10. Spider-Man’s jokes were not very good. One of the biggest complaints about Sam Raimi’s ‘Spider-Man’, mostly from comic book nerds, is that he was not very funny. Spidey is known for cracking jokes and being really good at one liners. It is one of his most distinct character traits because, while Peter Parker is a mild-mannered guy, Spider-Man is sarcastic and mocks his adversaries.
Marc Webb’s Spider-Man attempted to replicate this behavior, but the humor did not live up to promise. Many of the jokes were ruined because they were shown in the trailers, and the others fell flat due to long, awkward pauses.
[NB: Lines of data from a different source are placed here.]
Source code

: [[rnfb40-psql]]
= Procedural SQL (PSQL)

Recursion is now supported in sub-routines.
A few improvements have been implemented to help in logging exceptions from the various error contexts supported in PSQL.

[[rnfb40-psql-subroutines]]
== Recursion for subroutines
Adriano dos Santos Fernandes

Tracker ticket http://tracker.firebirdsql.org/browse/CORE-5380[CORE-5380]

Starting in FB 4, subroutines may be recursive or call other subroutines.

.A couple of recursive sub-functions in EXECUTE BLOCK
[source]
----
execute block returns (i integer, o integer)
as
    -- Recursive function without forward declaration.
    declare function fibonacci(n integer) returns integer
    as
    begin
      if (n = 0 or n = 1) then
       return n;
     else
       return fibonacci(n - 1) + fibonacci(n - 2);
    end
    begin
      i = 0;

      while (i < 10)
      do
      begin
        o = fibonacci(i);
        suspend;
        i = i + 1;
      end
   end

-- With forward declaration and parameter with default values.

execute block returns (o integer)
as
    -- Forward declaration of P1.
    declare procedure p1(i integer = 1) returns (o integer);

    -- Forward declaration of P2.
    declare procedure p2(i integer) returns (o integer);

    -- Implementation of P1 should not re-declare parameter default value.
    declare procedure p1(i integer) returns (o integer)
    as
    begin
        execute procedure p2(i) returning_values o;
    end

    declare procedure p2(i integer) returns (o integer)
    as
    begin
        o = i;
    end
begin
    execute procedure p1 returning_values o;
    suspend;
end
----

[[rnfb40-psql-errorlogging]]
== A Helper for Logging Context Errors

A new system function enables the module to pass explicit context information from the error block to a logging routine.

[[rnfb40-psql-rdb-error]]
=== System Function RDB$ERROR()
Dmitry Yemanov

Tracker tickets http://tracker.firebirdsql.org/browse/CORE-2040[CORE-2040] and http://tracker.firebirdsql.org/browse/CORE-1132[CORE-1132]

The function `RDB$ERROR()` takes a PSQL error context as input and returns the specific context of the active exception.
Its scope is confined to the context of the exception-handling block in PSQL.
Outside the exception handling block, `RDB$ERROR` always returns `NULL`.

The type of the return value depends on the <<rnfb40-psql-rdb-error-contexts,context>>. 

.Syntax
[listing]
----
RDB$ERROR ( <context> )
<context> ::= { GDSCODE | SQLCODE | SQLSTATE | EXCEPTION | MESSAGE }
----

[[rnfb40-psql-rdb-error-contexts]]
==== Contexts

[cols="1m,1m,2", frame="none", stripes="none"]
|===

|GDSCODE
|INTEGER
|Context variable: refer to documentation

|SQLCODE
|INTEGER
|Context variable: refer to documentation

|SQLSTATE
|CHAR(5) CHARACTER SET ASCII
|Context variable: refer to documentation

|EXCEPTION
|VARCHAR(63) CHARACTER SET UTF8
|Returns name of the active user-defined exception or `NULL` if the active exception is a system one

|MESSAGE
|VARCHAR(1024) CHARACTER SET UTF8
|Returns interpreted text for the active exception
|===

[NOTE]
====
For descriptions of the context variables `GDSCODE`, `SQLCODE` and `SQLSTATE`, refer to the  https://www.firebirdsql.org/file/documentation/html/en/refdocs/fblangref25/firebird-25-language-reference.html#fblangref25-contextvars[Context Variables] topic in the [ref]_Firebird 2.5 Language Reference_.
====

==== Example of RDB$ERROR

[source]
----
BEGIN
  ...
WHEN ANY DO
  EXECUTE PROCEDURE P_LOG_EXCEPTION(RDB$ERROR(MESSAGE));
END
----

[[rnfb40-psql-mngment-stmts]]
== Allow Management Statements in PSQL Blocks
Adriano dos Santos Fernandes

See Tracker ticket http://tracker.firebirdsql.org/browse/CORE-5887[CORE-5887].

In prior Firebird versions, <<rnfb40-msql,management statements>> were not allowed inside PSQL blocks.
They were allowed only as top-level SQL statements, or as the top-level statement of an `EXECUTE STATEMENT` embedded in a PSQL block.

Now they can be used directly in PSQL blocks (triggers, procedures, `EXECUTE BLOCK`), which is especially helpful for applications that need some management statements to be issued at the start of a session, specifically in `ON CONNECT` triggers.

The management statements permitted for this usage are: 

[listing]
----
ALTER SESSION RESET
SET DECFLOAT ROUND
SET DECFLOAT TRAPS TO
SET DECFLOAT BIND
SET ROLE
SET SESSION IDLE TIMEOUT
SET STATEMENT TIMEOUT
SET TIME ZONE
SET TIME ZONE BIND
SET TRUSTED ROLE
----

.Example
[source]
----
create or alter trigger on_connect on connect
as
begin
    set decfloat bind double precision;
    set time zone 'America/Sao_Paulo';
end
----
He offers a few zingers to the Lizard throughout the course of their fights, but most are easily forgotten.
9. Difficulty connecting with the characters on a personal level. Parker’s origin story is a compelling one and it is also wrapped in mystery, which the movie emphasizes to a large degree. The mysterious disappearance of Peter’s parents torments him for much of his life and, while it is easy to sympathize with him, you never get a chance to root for him. This is due to Andrew Garfield’s portrayal of the character. He plays Parker as very awkward, which makes sense, but he tends to overdo it with that lopsided grin and stammering dialogue.
It got to the point where I mentally reenacting a running gag from the RiffTrax of the ‘Twilight’ films, where Kevin, Mike, and Bill would say, “Line?” whenever there was a huge awkward pause between Bella and Edward. Peter’s painful awkwardness and angst left me feeling distant rather than connected to him.
8. Illogical decisions from normally intelligent people. There are several moments where characters do something stupid to increase the drama. For instance, Peter notices that the Daily Bugle is offering a reward for photos of the Lizard, so he decides to patrol the sewers and straps his camera to a wall.
This is pretty smart. What is not smart is that Peter does not remove his name from the back of the camera while masquerading as a masked vigilante that the police want to apprehend. Why in blue blazes didn’t he scratch his name off of a camera he was using while fighting crime? That is inexcusably stupid and as predicted, the Lizard finds the camera and figures out his secret.
7. The end credits scene. The attentive eye will have recognized the bad guy teased at the end of ‘The Avengers’ (2012). But this end credits scene was infuriating because it was impossible to see Dr. Connors’ visitor. Nothing. No face, no distinctive clothing, no distinctive voice, and no lead up to help piece together who he was or who he was working for. We assume the intention was to get the audience frothing with theories about who he could be, but I felt ripped off because there was no buildup to this mystery man and there were no clues. The scene added nothing to set up a sequel and that is the most disappointing thing of all.
6. Peter Parker’s lack of concern for his mother. Unfortunately, this problem is not limited to ‘the Amazing Spider-Man’. There are a lot of male heroes who tend to focus on the loss of their fathers instead of both parents. This is understandable because boys tend to look up to their fathers, but it was still annoying that Peter did not mention anything about his mother. It felt like she did not matter, despite the fact that she was probably just as loving and nurturing as his father. It would have been nice to see him appreciate her even though she did not work with Dr. Connors.